Mifepristone tegen insuline resistentie:
In het prospectieve, gerandomiseerde, dubbelblinde, placebogecontroleerde cross-overonderzoek, dat in 2021 werd gepubliceerd in het wetenschappelijke tijdschrift The Journal of Clinical Endocrinology and Metabolism, werden zwaarlijvige mensen met glucose-intolerantie onderzocht. De deelnemers aan de studie (hierna: studiedeelnemers) werden willekeurig in twee groepen verdeeld. Terwijl de interventiegroep om de 6 uur mifepriston in capsules van 50 mg kreeg, nam de controlegroep een placebo met hetzelfde interval, gespreid over 9 dagen. De lage dosis mifepriston werd gebruikt om mogelijke bijnierinsufficiëntie te vermijden. De behandelingsfase werd onderbroken met een uitwasperiode van 6 tot 8 weken, waarna de behandeling in de andere groep nog 9 dagen werd voortgezet, waardoor de studiegroep eveneens in de controlegroep overging. De deelnemers aan de studie werden onderzocht in het klinisch centrum van het National Institutes of Health in de VS. Het primaire einddoel was een verandering in insulinegevoeligheid.
De inclusiecriteria waren:
- Mannen en vrouwen tussen 35 en 70 jaar.
- BMI waarde van 25 tot 37 kg/m^2
- Pre-diabetes of lichte diabetes voor aanvang van de studie.
Uitsluitingscriteria:
- Cushing's syndroom (d.w.z. verhoogde cortisol niveaus in het bloed).

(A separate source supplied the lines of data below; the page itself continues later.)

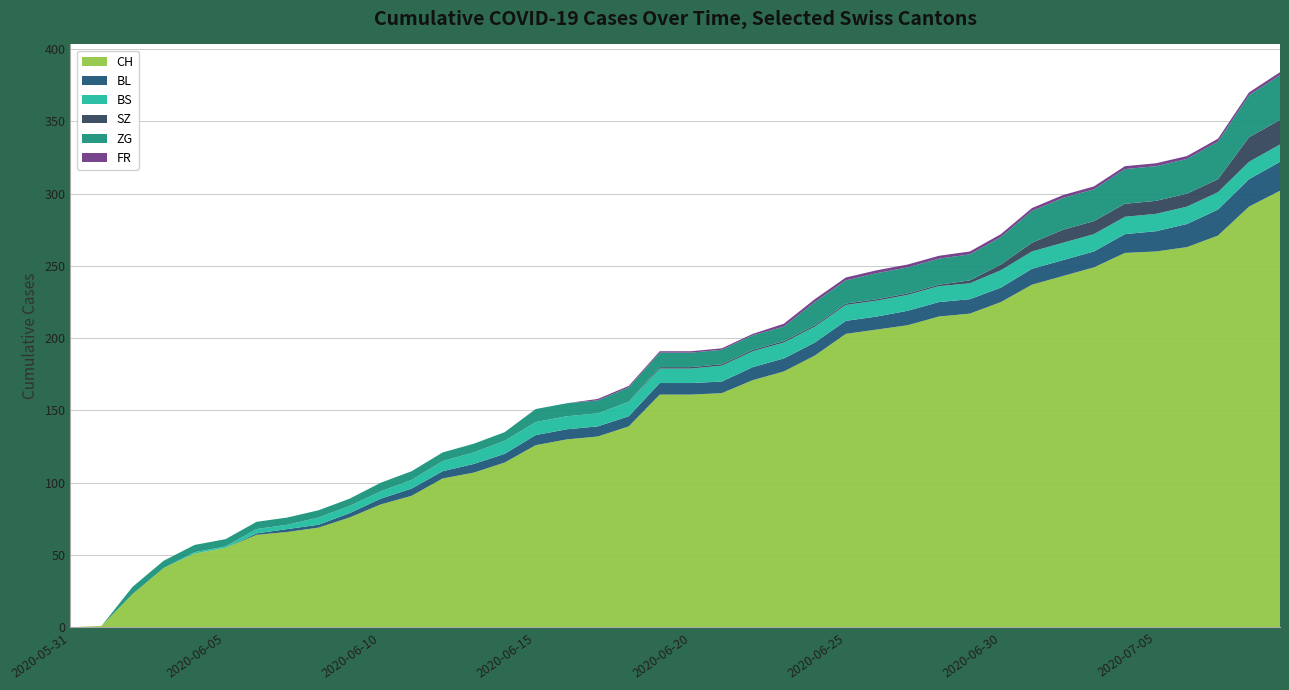

Reading left to right, what are all the values shown in this chart?

CH: 2020-05-31=0	2020-06-01=1	2020-06-02=23	2020-06-03=41	2020-06-04=51	2020-06-05=55	2020-06-06=64	2020-06-07=66	2020-06-08=69	2020-06-09=76	2020-06-10=85	2020-06-11=91	2020-06-12=103	2020-06-13=107	2020-06-14=114	2020-06-15=126	2020-06-16=130	2020-06-17=132	2020-06-18=139	2020-06-19=161	2020-06-20=161	2020-06-21=162	2020-06-22=171	2020-06-23=177	2020-06-24=188	2020-06-25=203	2020-06-26=206	2020-06-27=209	2020-06-28=215	2020-06-29=217	2020-06-30=225	2020-07-01=237	2020-07-02=243	2020-07-03=249	2020-07-04=259	2020-07-05=260	2020-07-06=263	2020-07-07=271	2020-07-08=291	2020-07-09=302
BL: 2020-05-31=0	2020-06-01=0	2020-06-02=0	2020-06-03=0	2020-06-04=0	2020-06-05=0	2020-06-06=1	2020-06-07=2	2020-06-08=2	2020-06-09=3	2020-06-10=4	2020-06-11=5	2020-06-12=5	2020-06-13=6	2020-06-14=6	2020-06-15=7	2020-06-16=7	2020-06-17=7	2020-06-18=7	2020-06-19=8	2020-06-20=8	2020-06-21=8	2020-06-22=9	2020-06-23=9	2020-06-24=9	2020-06-25=9	2020-06-26=9	2020-06-27=10	2020-06-28=10	2020-06-29=10	2020-06-30=10	2020-07-01=11	2020-07-02=11	2020-07-03=11	2020-07-04=13	2020-07-05=14	2020-07-06=16	2020-07-07=18	2020-07-08=19	2020-07-09=20
BS: 2020-05-31=0	2020-06-01=0	2020-06-02=0	2020-06-03=0	2020-06-04=1	2020-06-05=1	2020-06-06=3	2020-06-07=3	2020-06-08=5	2020-06-09=5	2020-06-10=5	2020-06-11=6	2020-06-12=7	2020-06-13=8	2020-06-14=9	2020-06-15=9	2020-06-16=9	2020-06-17=9	2020-06-18=10	2020-06-19=10	2020-06-20=10	2020-06-21=11	2020-06-22=11	2020-06-23=11	2020-06-24=11	2020-06-25=11	2020-06-26=11	2020-06-27=11	2020-06-28=11	2020-06-29=11	2020-06-30=12	2020-07-01=12	2020-07-02=12	2020-07-03=12	2020-07-04=12	2020-07-05=12	2020-07-06=12	2020-07-07=12	2020-07-08=12	2020-07-09=12
SZ: 2020-05-31=0	2020-06-01=0	2020-06-02=0	2020-06-03=0	2020-06-04=0	2020-06-05=0	2020-06-06=0	2020-06-07=0	2020-06-08=0	2020-06-09=0	2020-06-10=0	2020-06-11=0	2020-06-12=0	2020-06-13=0	2020-06-14=0	2020-06-15=0	2020-06-16=0	2020-06-17=0	2020-06-18=0	2020-06-19=1	2020-06-20=1	2020-06-21=1	2020-06-22=1	2020-06-23=1	2020-06-24=1	2020-06-25=1	2020-06-26=1	2020-06-27=1	2020-06-28=1	2020-06-29=2	2020-06-30=4	2020-07-01=6	2020-07-02=9	2020-07-03=9	2020-07-04=9	2020-07-05=9	2020-07-06=9	2020-07-07=9	2020-07-08=17	2020-07-09=17
ZG: 2020-05-31=0	2020-06-01=0	2020-06-02=5	2020-06-03=5	2020-06-04=5	2020-06-05=5	2020-06-06=5	2020-06-07=5	2020-06-08=5	2020-06-09=5	2020-06-10=6	2020-06-11=6	2020-06-12=6	2020-06-13=6	2020-06-14=6	2020-06-15=9	2020-06-16=9	2020-06-17=9	2020-06-18=10	2020-06-19=10	2020-06-20=10	2020-06-21=10	2020-06-22=10	2020-06-23=10	2020-06-24=16	2020-06-25=16	2020-06-26=18	2020-06-27=18	2020-06-28=18	2020-06-29=18	2020-06-30=19	2020-07-01=22	2020-07-02=22	2020-07-03=22	2020-07-04=24	2020-07-05=24	2020-07-06=24	2020-07-07=26	2020-07-08=29	2020-07-09=31
FR: 2020-05-31=0	2020-06-01=0	2020-06-02=0	2020-06-03=0	2020-06-04=0	2020-06-05=0	2020-06-06=0	2020-06-07=0	2020-06-08=0	2020-06-09=0	2020-06-10=0	2020-06-11=0	2020-06-12=0	2020-06-13=0	2020-06-14=0	2020-06-15=0	2020-06-16=0	2020-06-17=1	2020-06-18=1	2020-06-19=1	2020-06-20=1	2020-06-21=1	2020-06-22=1	2020-06-23=2	2020-06-24=2	2020-06-25=2	2020-06-26=2	2020-06-27=2	2020-06-28=2	2020-06-29=2	2020-06-30=2	2020-07-01=2	2020-07-02=2	2020-07-03=2	2020-07-04=2	2020-07-05=2	2020-07-06=2	2020-07-07=2	2020-07-08=2	2020-07-09=2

- Meer dan 2 (vrouwen) of 3 (mannen) alcoholische dranken per dag
- Zwangere vrouwen en vrouwen die borstvoeding geven
- Gebruik van bloedsuikerverlagende medicijnen in de laatste 3 maanden voor het begin van de studie
- Ongecontroleerde hoge bloeddruk
- Instabiele gezondheidstoestand (bijvoorbeeld: ernstig ademhalingsmoeilijkheden)
- Ernstig verhoogde leverfunctietesten
- Ernstige nierinsufficiëntie
- En soortgelijke
Alle deelnemers noteerden eventuele bijwerkingen en meldden deze aan het onderzoekspersoneel. Twee weken voor de interventiefase mochten de deelnemers geen nieuwe diëten beginnen. Na beide behandelingsfasen kwamen de proefpersonen na ongeveer 1 week en na 3 weken terug voor een veiligheidscontrole. Hier werden de nier- en leverfunctie gemeten, het bloedbeeld onderzocht en eventuele bijwerkingen behandeld.
Verminderde insulineresistentie:
De inname van mifepriston veranderde niets aan de glucosebeschikbaarheid van de insulinegevoeligheid en had geen effect op de insulineproductie. Blokkade van specifieke receptoren (d.w.z. glucocorticoïdreceptoren) verbeterde de insulinegevoeligheid van vetweefsel aanzienlijk en verminderde de insulineresistentie van nuchter vetweefsel.
Conclusie:
De studie heeft volgens de onderzoekers echter wel bepaalde beperkingen. Aangezien het aantal proefpersonen niet groot was, konden andere bepaalde invloeden van mifepriston mogelijk over het hoofd worden gezien. Ook kunnen, vanwege de vrij korte interventiefase, geen concrete conclusies worden getrokken over een langetermijneffect van mifepriston op gewicht, bijwerkingen en bloedsuikercontrole. Op basis van de studieresultaten zou een kortdurende therapie met mifepriston de insulinegevoeligheid van het vetweefsel kunnen verbeteren bij zwaarlijvige mensen met prediabetes of diabetes type 2. De onderzoekers hebben een sleutelrol toegekend aan glucocorticoïdreceptoren bij insulineresistentie, wat nieuwe doelwitten kan bieden voor therapeutische behandelingen van insulineresistentie.